The overall CR + CRi rate was 72% but was 97% in the 28 patients with de novo AML and only 43% in secondary AML (21 patients). Better CR + CRi rates were seen in intermediate (85%) versus adverse (43%) risk groups; patients younger and older than 75 years of age did equally well. There was a dose-response relationship in terms of initial response, with patients receiving doses > 200 mg of venetoclax doing better than those receiving doses below 200 mg. Given the short follow-up and small study size, the impact on OS is too premature to draw conclusions other than to note that patients with de novo, intermediate-risk AML who achieved a CR did better. There were interesting correlations between genetic mutational state and response. Patients with NPM1, IDH2 (but not IDH1), and SRSF2 mutations fared best, and patients with these mutations also showed the greatest decline in blast counts in the venetoclax-only prephase, suggesting that these mutations impart sensitivity to BCL2 inhibition. IDH2- and NPM1-mutant AML were associated with deep reductions in molecular minimal residual disease (MRD) burden. In contrast, patients with FLT3, RAS, PTPN11, and TP53 mutations were least sensitive to venetoclax alone. Concordantly, higher OS was seen in patients with mutations imparting venetoclax sensitivity compared with those with lower sensitivity, and at relapse, FLT3-ITD–, TP53-, and PH6-mutant clones were detected.

Although this study did not test venetoclax with the more standard 7 + 3 combination, it represents an important landmark in the field.
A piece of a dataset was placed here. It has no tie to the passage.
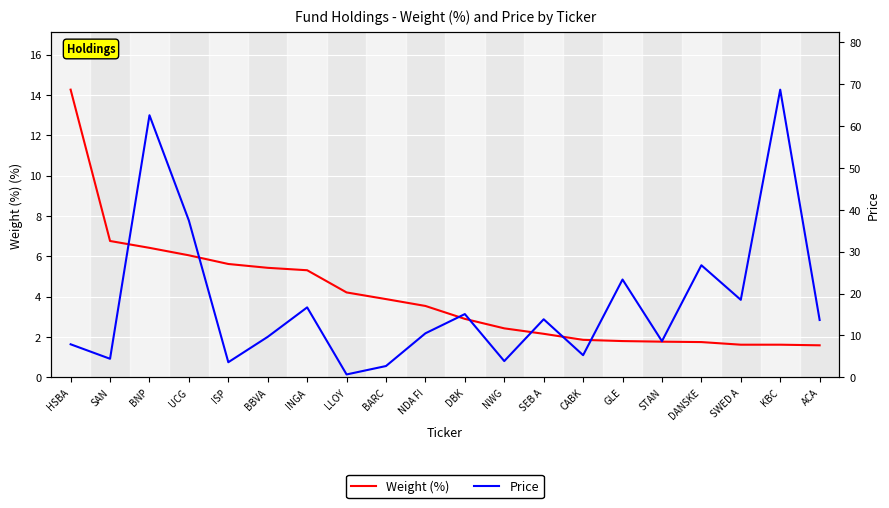

What is the label of the 6th point from the left?

BBVA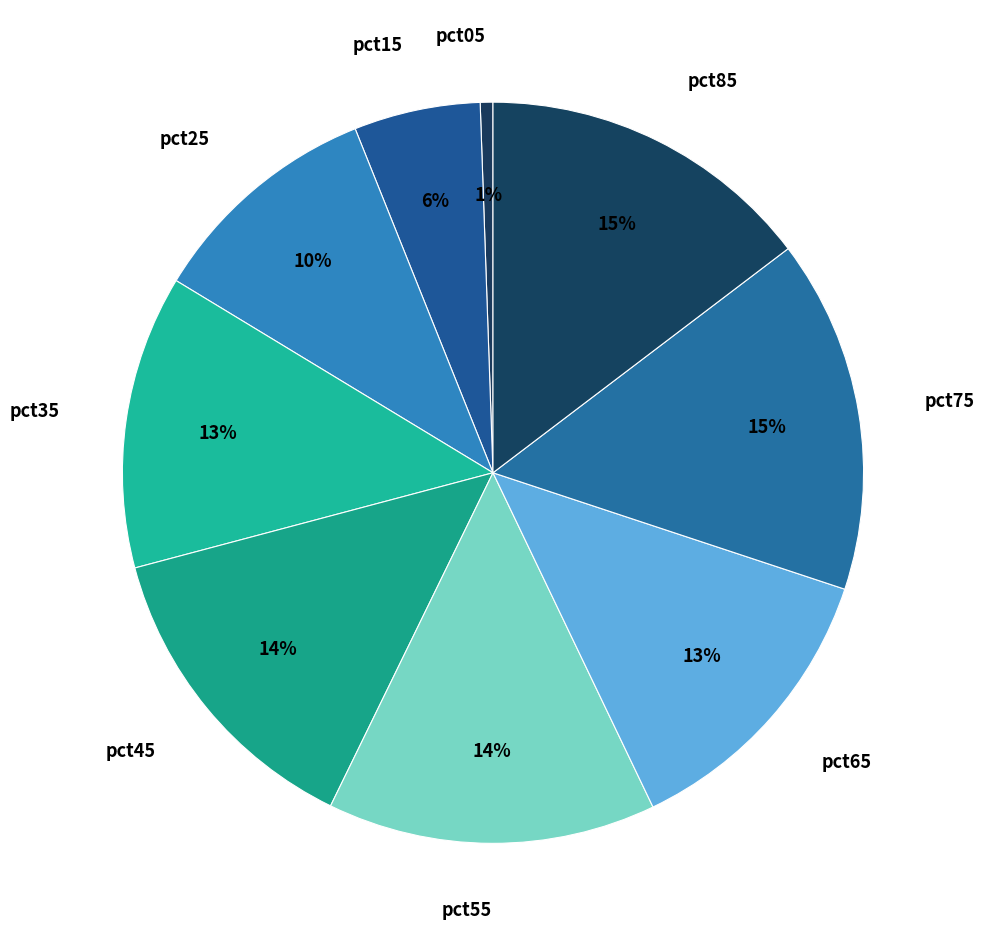

To the nearest percent, what percentage of the pie is pct45?

14%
It is a logical starting point to test the concept in older patients, given the positive results of venetoclax combined low-dose chemotherapy in older patients. It was also was important to test for safety with lower cumulative doses compared with 7 + 3. A study of venetoclax combined with 7 + 3 is underway in younger patients with AML (ClinicalTrials.gov identifier: NCT03709758), and others are due to start. For these and other studies, it clearly shows that myelosuppression may well dictate tolerability, and the ideal dose and schedule in induction as well as consolidation will need careful examination. There is strong suggestion that venetoclax combined with intensive chemotherapy may be best for NPM1, IDH2, and SRSF AML, as is the case when venetoclax is combined with HMA and LDAC.[24,25,29] Thus, for these groups, it would be worth testing the possibility of consolidation with less aggressive and outpatient-based cycles of venetoclax-HMA or venetoclax-LDAC, rather venetoclax combined with intensive chemotherapy. In this regard, testing for MRD may help provide an early warning system to identify patients who are not responding adequately and need therapy intensification. For these patients, the traditional separation between intensive chemotherapy and low-dose chemotherapy, reserved for the unfit patient, may blur. Therefore, after a long time of having a relatively simple one-size-fits-all 7 + 3 approach followed by consolidation (with or without allogeneic stem cell transplantation [alloSCT]), we are rightly now well into the age of more genetically directed therapy, where understanding genetic landscape at diagnosis may dictate quite differing treatment options. Other therapeutic options for targeted agents can also be studied by international collaboration, including use in maintenance after achievement of CR, bridging to alloSCT, and MRD conversion. Further down the line, as we increasingly monitor genetic clonal evolution, constructing trials to deal with this issue will become the next challenge.